5. Role-model the desired health and safety-related behaviors. One of the worst mistakes people in leadership positions in an organization can make is to tell employees (either verbally or through their actions), "Do as I say, not as I do." Nothing speaks more loudly to employees than the examples of supervisors, managers, and executives--both good and bad. Consequently, it is critical that people in positions of authority in organizations set consistently positive examples relating to healthy and safe behavior.
6. Orient personnel to the organization's health and safety-related expectations. The orientation provided for new employees gives organizations an excellent opportunity to get them started on the right foot. Remember, the orientation is the best time for an organization to make a good first impression on new employees--an impression that conveys the right message about health and safety-related matters. Consequently, the organization's health and safety professionals should be given a major role in conducting orientations for new employees.
7. Mentor personnel concerning health and safety. Once new personnel have completed their orientation, it is important to assign them a mentor who can help them understand, absorb, and internalize the organization's cultural imperatives (one of the most important of which is working in a healthy and safe manner). Personnel assigned as mentors to new employees should be carefully vetted. They should be walking, talking examples of what the organization expects--especially as these expectations relate to health and safety.
8. Train personnel in the healthy and safe ways to work. There are two fundamental principles of good management that apply when trying to establish a safety-friendly corporate culture. The first is that organizations should never expect employees to do anything they have not been trained to do. The second is that organizations should never assume that employees have had the necessary training. If organizations want employees to work in ways that are healthy and safe, they must teach them how. Training relating to health and safety should be frequent and ongoing.
9. Monitor and evaluate the work habits of employees.

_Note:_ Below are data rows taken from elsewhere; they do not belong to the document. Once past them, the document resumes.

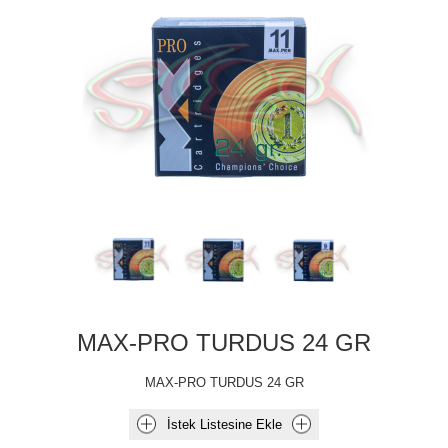
MAX-PRO TURDUS 24 GR
MAX-PRO TURDUS 24 GR
İstek Listesine Ekle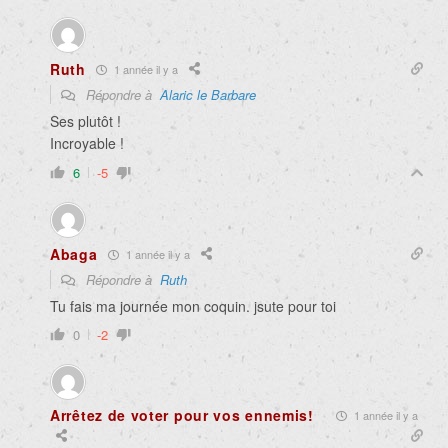
Ruth
1 année il y a
Répondre à
Alaric le Barbare
Ses plutôt !
Incroyable !
6
-5
Abaga
1 année il y a
Répondre à
Ruth
Tu fais ma journée mon coquin. jsute pour toi
0
-2
Arrêtez de voter pour vos ennemis!
1 année il y a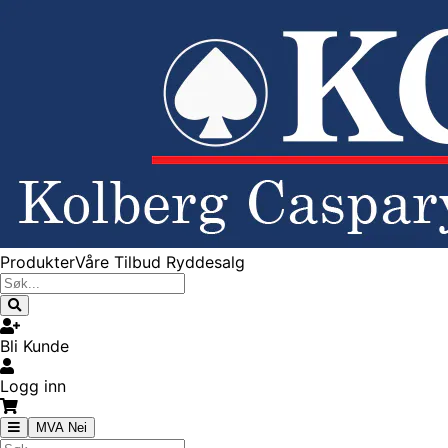
Produkter
Våre Tilbud
Ryddesalg
Bli Kunde
Logg inn
MVA Nei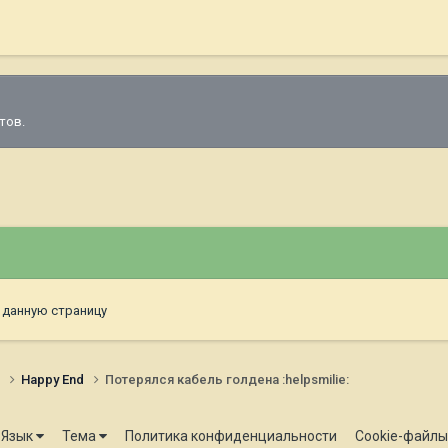
тов.
 данную страницу
и
Happy End
Потерялся кабель голдена :helpsmilie:
Язык
Тема
Политика конфиденциальности
Cookie-файлы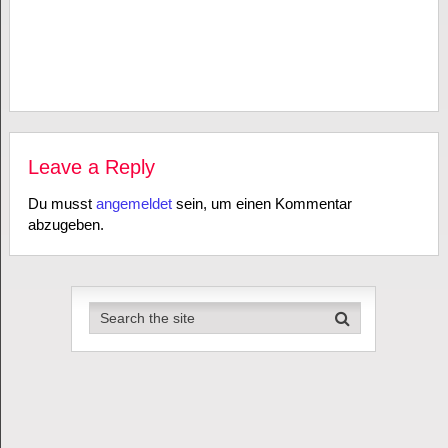
Leave a Reply
Du musst
angemeldet
sein, um einen Kommentar
abzugeben.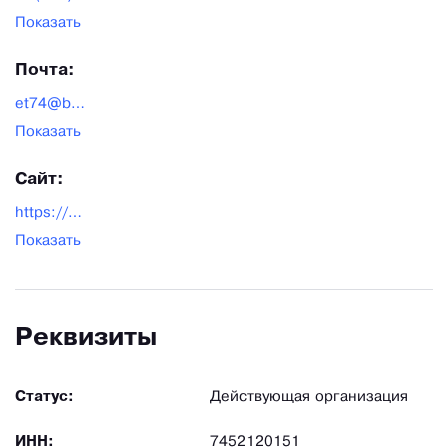
Показать
Почта:
et74@bk.ru
Показать
Сайт:
https://www.et174.ru/
Показать
Реквизиты
Статус:
Действующая организация
ИНН:
7452120151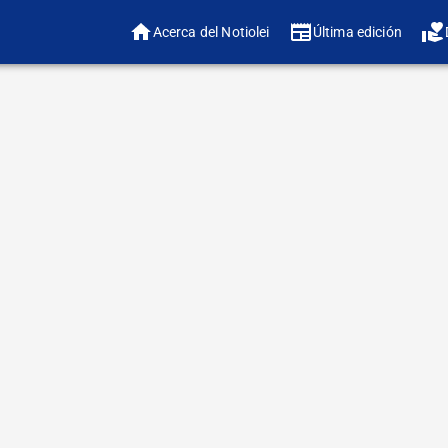
Acerca del Notiolei
Última edición
❤️ ¿
🔠 Ajustar tamaño 
El Keren Hayesod
Londres en julio
encuentro anual de
Sionista Mundial c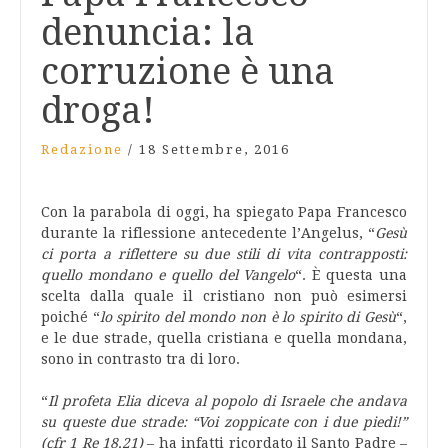
denuncia: la
corruzione è una
droga!
Redazione
/
18 Settembre, 2016
Con la parabola di oggi, ha spiegato Papa Francesco
durante la riflessione antecedente l’Angelus, “
Gesù
ci porta a riflettere su due stili di vita contrapposti:
quello mondano e quello del Vangelo
“. È questa una
scelta dalla quale il cristiano non può esimersi
poiché “
lo spirito del mondo non è lo spirito di Gesù
“,
e le due strade, quella cristiana e quella mondana,
sono in contrasto tra di loro.
“
Il profeta Elia diceva al popolo di Israele che andava
su queste due strade: “Voi zoppicate con i due piedi!”
(cfr 1 Re 18,21)
– ha infatti ricordato il Santo Padre –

An important principle of supervision is this one: You get the behavior you accept. Supervisors who allow their direct reports to get away with unhealthy and unsafe work behaviors are silently saying, "Your bad habits are acceptable to me." Letting unsafe work habits go unchallenged and uncorrected is the same as approving them. Consequently, it is critical that supervisors carefully monitor the work habits of their direct reports and correct all unsafe behavior immediately.
10. Reinforce and maintain the safety-friendly corporate culture. Just as employees should never stop working safely, no matter how good their team's safety record is, organizations should never stop doing what is necessary to maintain a safety-friendly corporate culture. Such a culture is not a goal an organization achieves and then moves on to other things. It is a dynamic state of being that must be reinforced constantly, or it will be lost. What follows are several strategies organizations can use to reinforce and maintain their safety-friendly corporate culture once it has been established:
• Reward healthy and safe work behaviors by making them important factors when promoting personnel.

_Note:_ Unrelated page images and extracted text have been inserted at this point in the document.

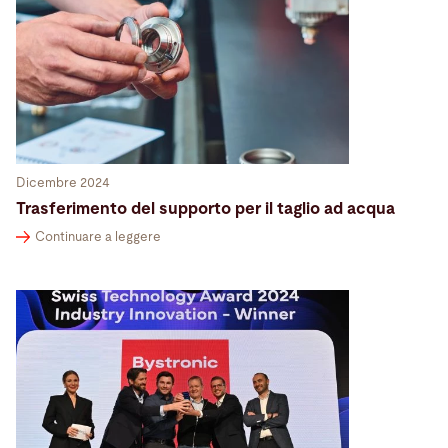
Dicembre 2024
Trasferimento del supporto per il taglio ad acqua
Continuare a leggere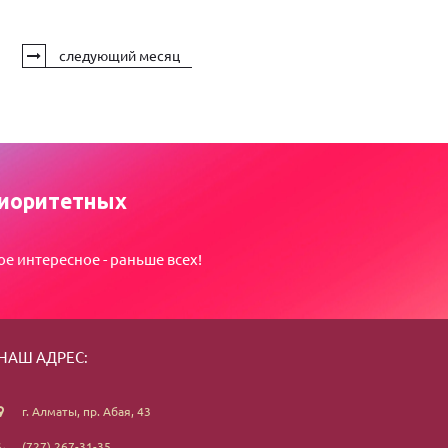
следующий месяц
иоритетных
ое интересное - раньше всех!
НАШ АДРЕС:
г. Алматы, пр. Абая, 43
(727) 267-31-35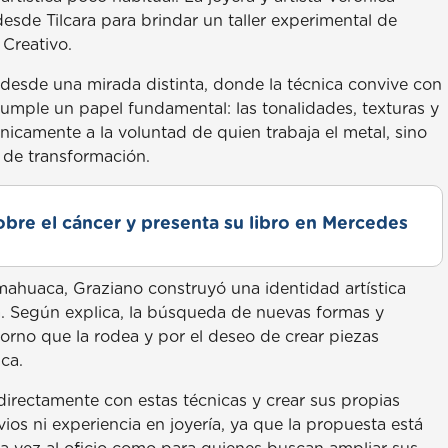
esde Tilcara para brindar un taller experimental de
Creativo.
a desde una mirada distinta, donde la técnica convive con
cumple un papel fundamental: las tonalidades, texturas y
camente a la voluntad de quien trabaja el metal, sino
 de transformación.
obre el cáncer y presenta su libro en Mercedes
ahuaca, Graziano construyó una identidad artística
ra. Según explica, la búsqueda de nuevas formas y
torno que la rodea y por el deseo de crear piezas
ca.
 directamente con estas técnicas y crear sus propias
os ni experiencia en joyería, ya que la propuesta está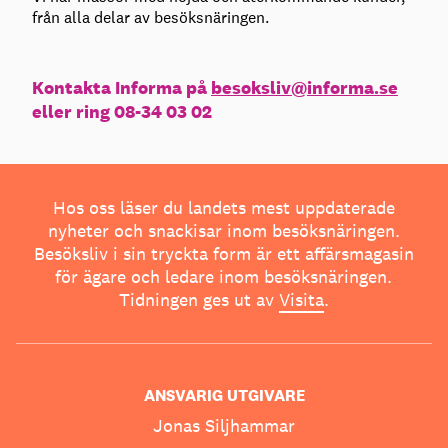
från alla delar av besöksnäringen.
Kontakta Informa på
besoksliv@informa.se
eller ring 08-34 03 02
Hos oss läser du landets mest uppdaterade
nyheter och snackisar inom besöksnäringen.
Besöksliv i sin tryckta form är ett affärsmagasin
för ägare och ledare inom besöksnäringen.
Tidningen ges ut av
Visita
.
ANSVARIG UTGIVARE
Jonas Siljhammar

• Reward healthy and safe work behaviors by making them important factors when making decisions about wage/salary increases.
• Reward healthy and safe work behaviors by making them important factors when making decisions about performance incentives.
• Recognize healthy and safe work behaviors by making them part of the criteria for selecting employees for monthly, quarterly, and annual performance awards.
• Encourage supervisors to verbally and publicly acknowledge, on a just-in-time basis (right when it is happening), employees who do their jobs safely.
By systematically applying the 10 steps presented in this article on an ongoing basis, organizations can establish and maintain a safety-friendly corporate culture that will contribute greatly to making them more competitive in the global marketplace.